Tuesday, June 24, 2003

The End of Enterprise Software?

It feels to me that we're close to a tipping point on enterprise software. While I do think that the various silver bullet solutions - .Net, J2EE, SunONE, grid computing, reflective middleware, computing-on-demand, web services, agent-based software, utility computing, application service providers, etc. - are mostly overhyped in general, I do think that taken as a whole, they do reflect the beginnings of a sea-change in how large companies obtain and use software. And that change has less to do with the nature of the software itself as it does with the way that software relates to other software.

In the old days, a new software installation was likely a greenfield installation - automating or monitoring an existing process that was previously handled manually. The software, it was hoped, would improve the ability of the enterprise to predict, monitor, and control this process, whether it was manufacturing, inventory management, purchasing, etc. As the trend continued, however, these pieces of software began to butt up next to each other; the purchasing system would need to send/get information to/from the accounting system, for example, or the sales system would need to update the inventory. This began the Dark Age of Enterprise Software, at least from the point of view of the customer. From the point of view of the big IT consulting shops, this was the Best of Times.

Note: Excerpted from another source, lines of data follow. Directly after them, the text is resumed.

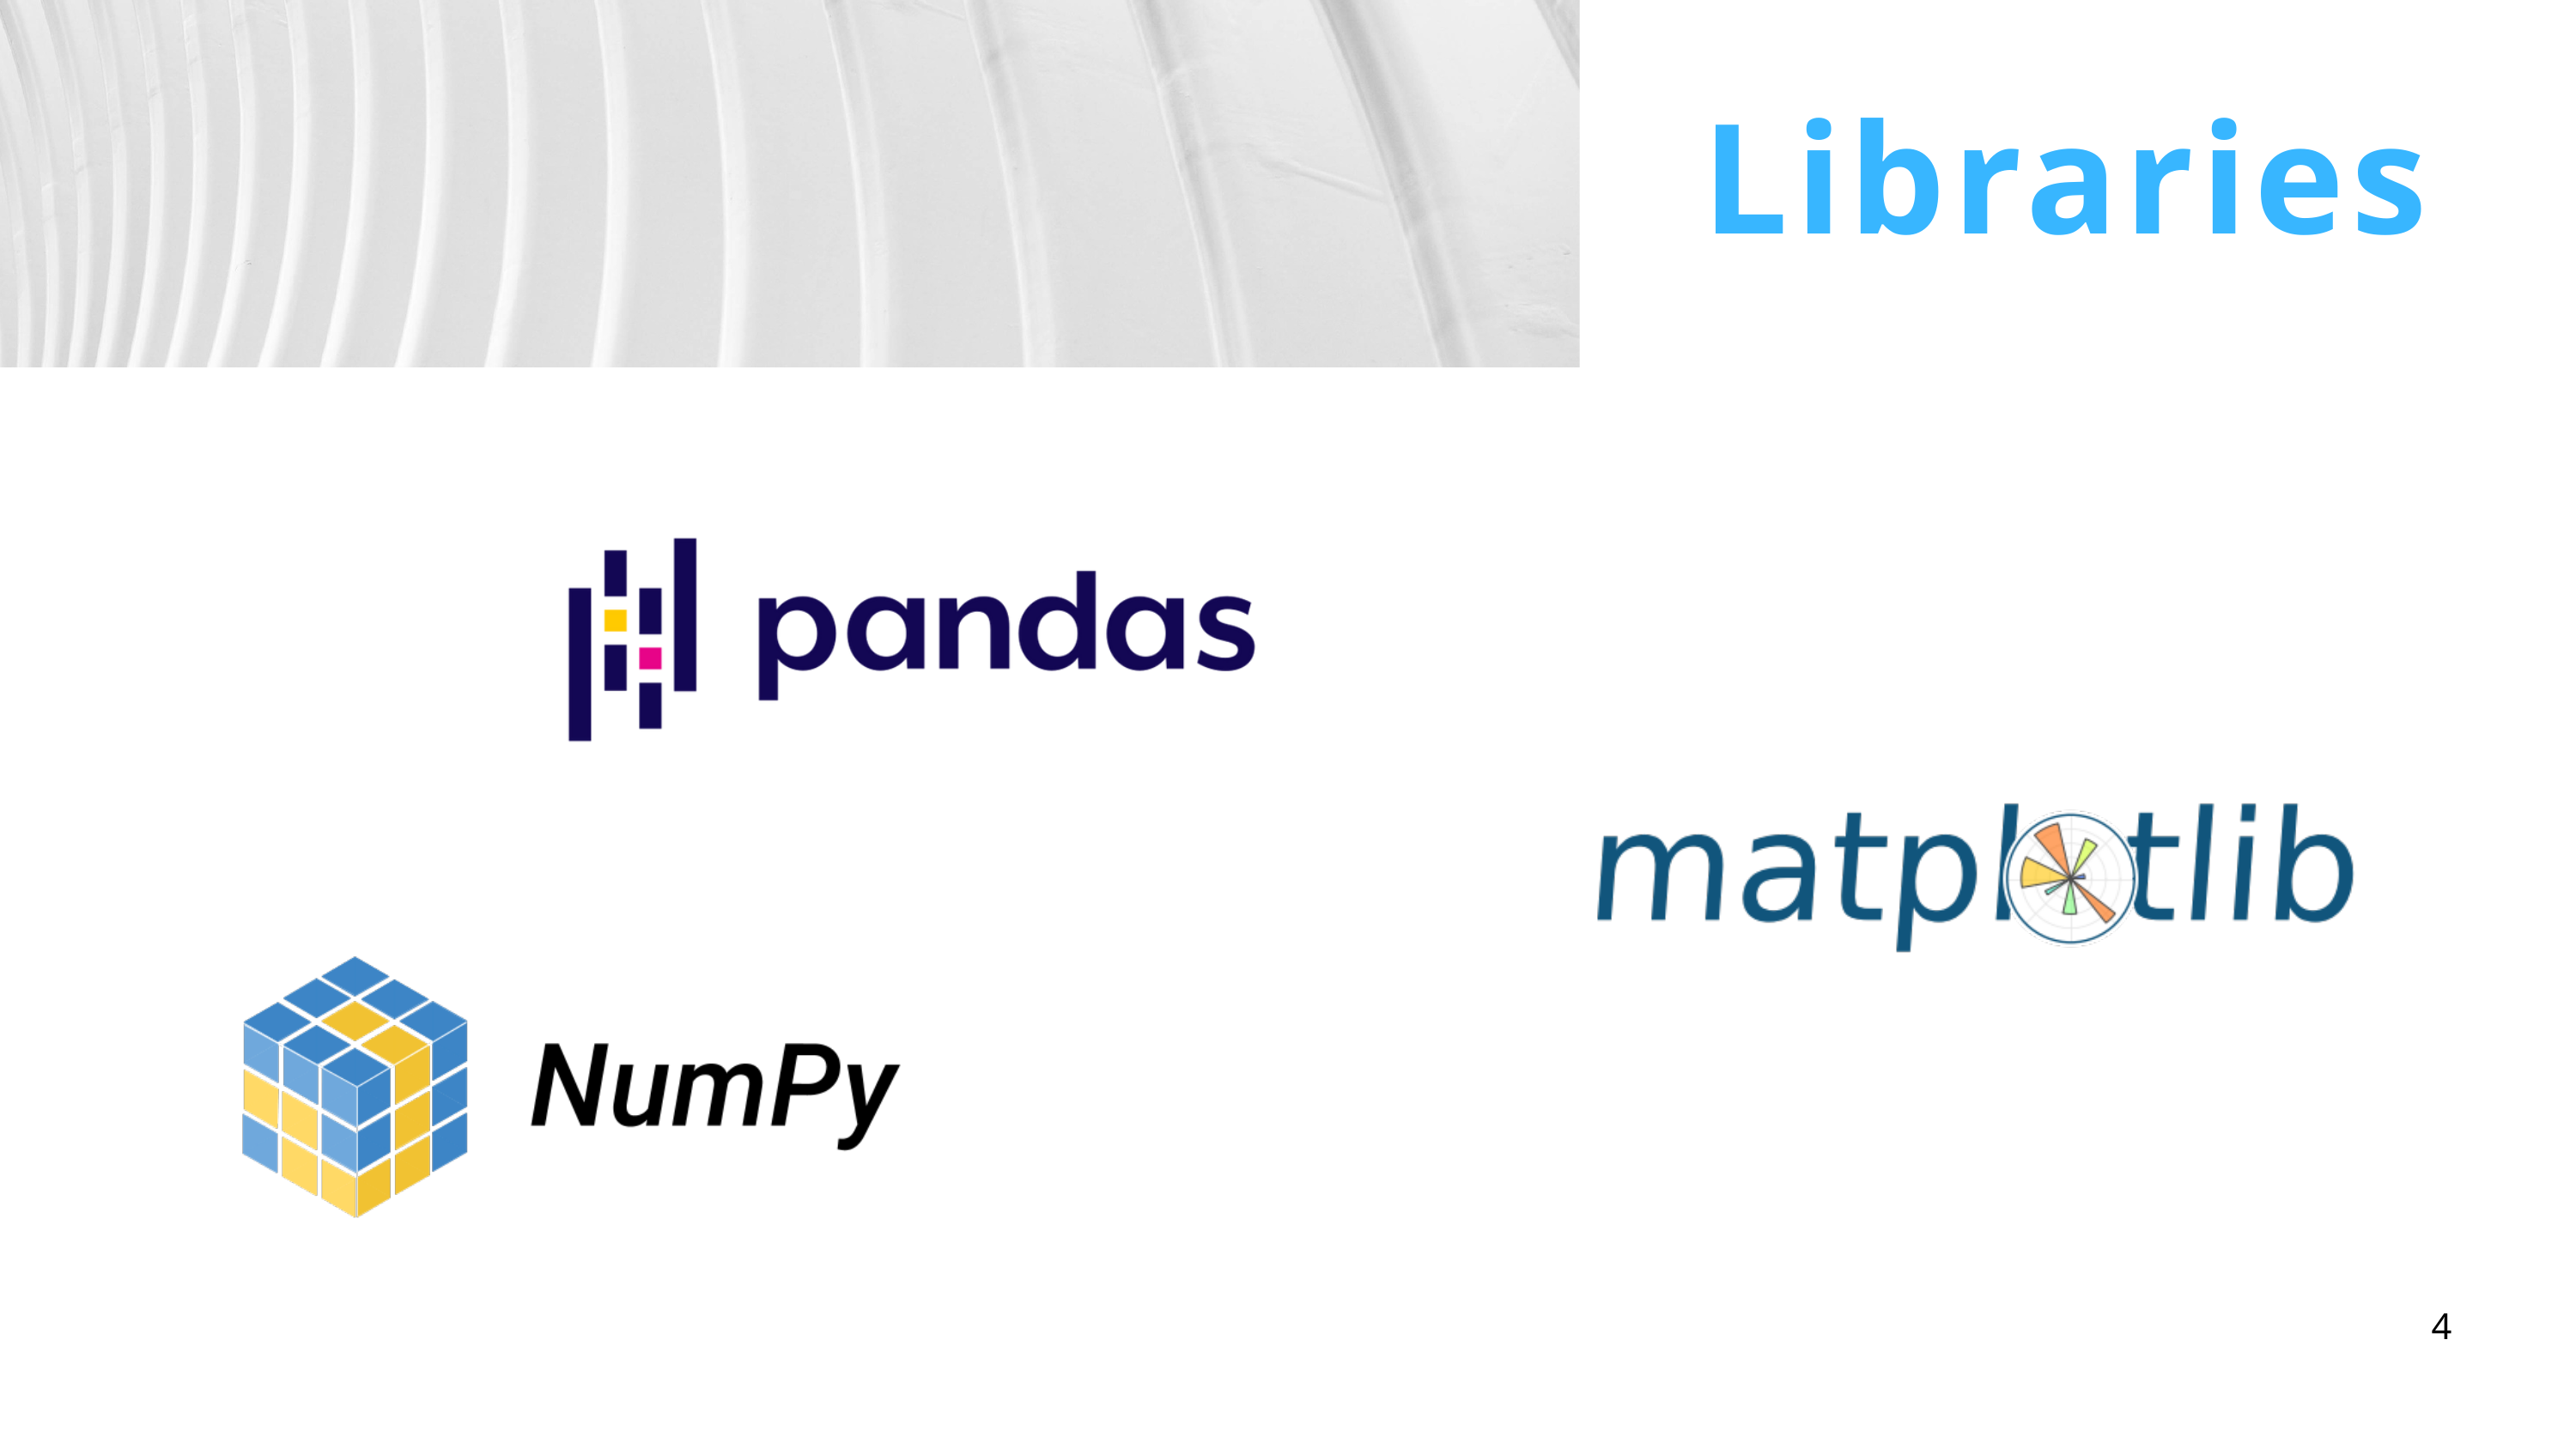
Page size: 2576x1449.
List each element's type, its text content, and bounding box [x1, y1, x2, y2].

text_box [0, 0, 1580, 367]
text_box [183, 906, 1101, 1274]
text_box 4 [2431, 1296, 2452, 1348]
text_box [1506, 724, 2432, 1033]
text_box [536, 488, 1288, 792]
text_box Libraries [1703, 98, 2432, 265]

There's a couple ways to solve this problem, and one of them is to get an integrated package that does every single thing that your company wants done via software. This is basically Oracle's strategy, and similarly IBM and SAP. However, generally this trades off decreased inter-application integration costs for increased customization costs.

What's beginning to emerge, however, is the idea of a middleware bus, a way for many disparate applications to discover each other and dynamically send and receive data. Web services is one slice of this, but also a host of proprietary solutions put forth by startups; if you look at the VC deals being done, or the NIST or DARPA grants being given out, this receives a lot of attention. At first, this trend may make web-based solutions like Salesforce.com a little less competitive, but eventually ASPs will catch on to the game and allow reflective and adapative integration as well.

This is good news for companies, although it won't arrive in a mature form for another few years. It's bad news, however, for the large system integration shops, as their jobs slowly but inexorably get automated away.